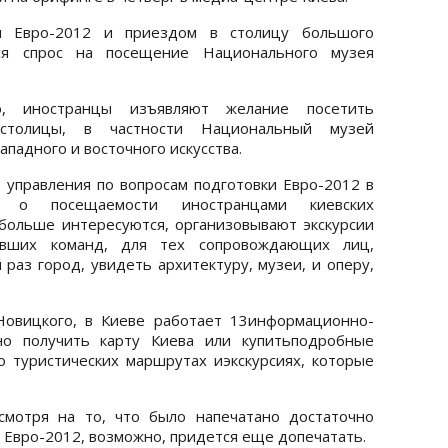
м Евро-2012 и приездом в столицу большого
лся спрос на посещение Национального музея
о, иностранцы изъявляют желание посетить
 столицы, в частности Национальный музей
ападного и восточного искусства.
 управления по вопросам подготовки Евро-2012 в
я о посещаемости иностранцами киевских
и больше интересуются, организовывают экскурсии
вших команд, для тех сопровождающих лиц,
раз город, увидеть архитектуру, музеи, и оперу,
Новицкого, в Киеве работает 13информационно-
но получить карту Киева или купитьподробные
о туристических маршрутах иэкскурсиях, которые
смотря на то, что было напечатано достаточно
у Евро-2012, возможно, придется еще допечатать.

========================

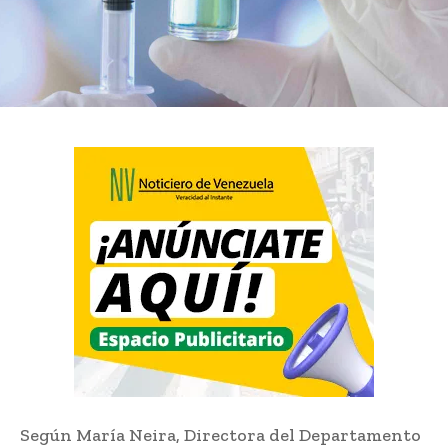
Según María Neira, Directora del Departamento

========================

Return word for word the lines above from the line with "м Евро-2012 и приездом в столицу большого" to the line with "у Евро-2012, возможно, придется", including both and leaving out all others.

м Евро-2012 и приездом в столицу большого
лся спрос на посещение Национального музея
о, иностранцы изъявляют желание посетить
 столицы, в частности Национальный музей
ападного и восточного искусства.
 управления по вопросам подготовки Евро-2012 в
я о посещаемости иностранцами киевских
и больше интересуются, организовывают экскурсии
вших команд, для тех сопровождающих лиц,
раз город, увидеть архитектуру, музеи, и оперу,
Новицкого, в Киеве работает 13информационно-
но получить карту Киева или купитьподробные
о туристических маршрутах иэкскурсиях, которые
смотря на то, что было напечатано достаточно
у Евро-2012, возможно, придется еще допечатать.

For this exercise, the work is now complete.